A new lobby group has been created by some of the biggest tech companies in the world to help fight for a free Internet, and to counter bills like SOPA should they ever pop up again
Image/Photo Credit: Internet Association
Another voice of opposition will now be heard in Washington, as Internet tech giants including Amazon, Facebook and Google have joined forces to counter the pro-copyright dominated lobbying game.
The Motion Picture Association of America (MPAA) and the Recording Industry Association of America (RIAA) have long been expert lobbyists in Washington, holding an enormous amount of clout among both major parties. Vice President Joe Biden, for example, has been a long time supporter of the RIAA, and the MPAA praised both the Democratic and Republican copyright platforms after their recent conventions.
The MPAA and RIAA also joined forces last year to sponsor the highly contentious Stop Online Piracy Act (and the Senate's Protect IP Act), with the bill looking likely to sail through the House before wide-spread protests online forced representatives to reconsider, and eventually shelving the bill indefinitely.
While those events represented a great victory for Internet tech companies, most of whom were opposed to the bill, the fact of the matter was that it was more than a close call. Perhaps as a way to avoid the necessity of having to hold mass public protests, protests which relied upon thousands of websites joining in to black out their content.
And so the Internet Association was born, a lobbying group that aims to represent the interests of Internet companies, to fight for a free and open Internet. The current list of members include a who's who of Internet giants, including Amazon, AOL, eBay, Expedia, Facebook, Google, IAC, LinkedIn, Monster Worldwide, Rackspace, Salesforce.com, TripAdvisor, Yahoo and Zynga.

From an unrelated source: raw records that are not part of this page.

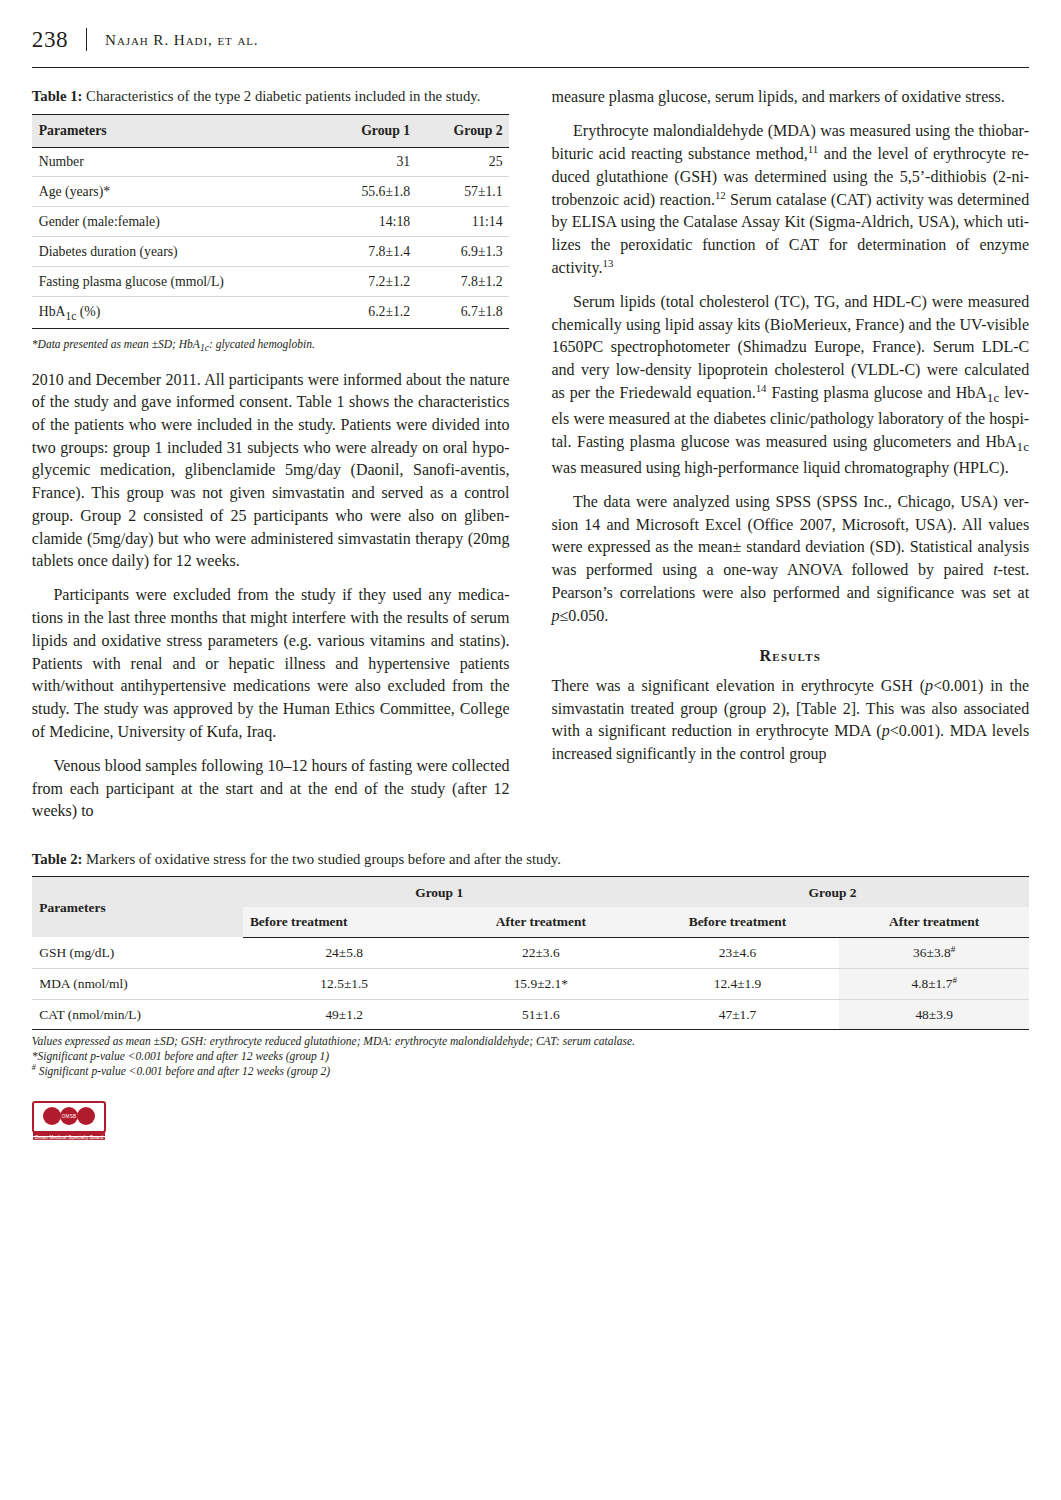238
Najah R. Hadi, et al.
Table 1: Characteristics of the type 2 diabetic patients included in the study.
| Parameters | Group 1 | Group 2 |
| --- | --- | --- |
| Number | 31 | 25 |
| Age (years)* | 55.6±1.8 | 57±1.1 |
| Gender (male:female) | 14:18 | 11:14 |
| Diabetes duration (years) | 7.8±1.4 | 6.9±1.3 |
| Fasting plasma glucose (mmol/L) | 7.2±1.2 | 7.8±1.2 |
| HbA 1c (%) | 6.2±1.2 | 6.7±1.8 |
*Data presented as mean ±SD; HbA1c: glycated hemoglobin.
2010 and December 2011. All participants were informed about the nature of the study and gave informed consent. Table 1 shows the characteristics of the patients who were included in the study. Patients were divided into two groups: group 1 included 31 subjects who were already on oral hypoglycemic medication, glibenclamide 5mg/day (Daonil, Sanofi-aventis, France). This group was not given simvastatin and served as a control group. Group 2 consisted of 25 participants who were also on glibenclamide (5mg/day) but who were administered simvastatin therapy (20mg tablets once daily) for 12 weeks.
Participants were excluded from the study if they used any medications in the last three months that might interfere with the results of serum lipids and oxidative stress parameters (e.g. various vitamins and statins). Patients with renal and or hepatic illness and hypertensive patients with/without antihypertensive medications were also excluded from the study. The study was approved by the Human Ethics Committee, College of Medicine, University of Kufa, Iraq.
Venous blood samples following 10–12 hours of fasting were collected from each participant at the start and at the end of the study (after 12 weeks) to
measure plasma glucose, serum lipids, and markers of oxidative stress.
Erythrocyte malondialdehyde (MDA) was measured using the thiobarbituric acid reacting substance method,11 and the level of erythrocyte reduced glutathione (GSH) was determined using the 5,5’-dithiobis (2-nitrobenzoic acid) reaction.12 Serum catalase (CAT) activity was determined by ELISA using the Catalase Assay Kit (Sigma-Aldrich, USA), which utilizes the peroxidatic function of CAT for determination of enzyme activity.13
Serum lipids (total cholesterol (TC), TG, and HDL-C) were measured chemically using lipid assay kits (BioMerieux, France) and the UV-visible 1650PC spectrophotometer (Shimadzu Europe, France). Serum LDL-C and very low-density lipoprotein cholesterol (VLDL-C) were calculated as per the Friedewald equation.14 Fasting plasma glucose and HbA1c levels were measured at the diabetes clinic/pathology laboratory of the hospital. Fasting plasma glucose was measured using glucometers and HbA1c was measured using high-performance liquid chromatography (HPLC).
The data were analyzed using SPSS (SPSS Inc., Chicago, USA) version 14 and Microsoft Excel (Office 2007, Microsoft, USA). All values were expressed as the mean± standard deviation (SD). Statistical analysis was performed using a one-way ANOVA followed by paired t-test. Pearson’s correlations were also performed and significance was set at p≤0.050.
Results
There was a significant elevation in erythrocyte GSH (p<0.001) in the simvastatin treated group (group 2), [Table 2]. This was also associated with a significant reduction in erythrocyte MDA (p<0.001). MDA levels increased significantly in the control group
Table 2: Markers of oxidative stress for the two studied groups before and after the study.
| Parameters | Group 1 | Group 2 |
| --- | --- | --- |
| Before treatment | After treatment | Before treatment | After treatment |
| GSH (mg/dL) | 24±5.8 | 22±3.6 | 23±4.6 | 36±3.8 # |
| MDA (nmol/ml) | 12.5±1.5 | 15.9±2.1* | 12.4±1.9 | 4.8±1.7 # |
| CAT (nmol/min/L) | 49±1.2 | 51±1.6 | 47±1.7 | 48±3.9 |
Values expressed as mean ±SD; GSH: erythrocyte reduced glutathione; MDA: erythrocyte malondialdehyde; CAT: serum catalase.
*Significant p-value <0.001 before and after 12 weeks (group 1)
# Significant p-value <0.001 before and after 12 weeks (group 2)
OMSB Oman Medical Specialty Board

And appointed as their president is Michael Beckerman. Beckerman says the Internet Association will in the future come out strongly against bills like SOPA that threaten the freedoms of the Internet. "We’ll make sure Congress understands how [the bill] will censor the internet and greatly harm the infrastructure of the internet," Beckerman said, before adding that the mission of the Internet Association is "to be the unified voice of the internet economy in the policy debates that arise."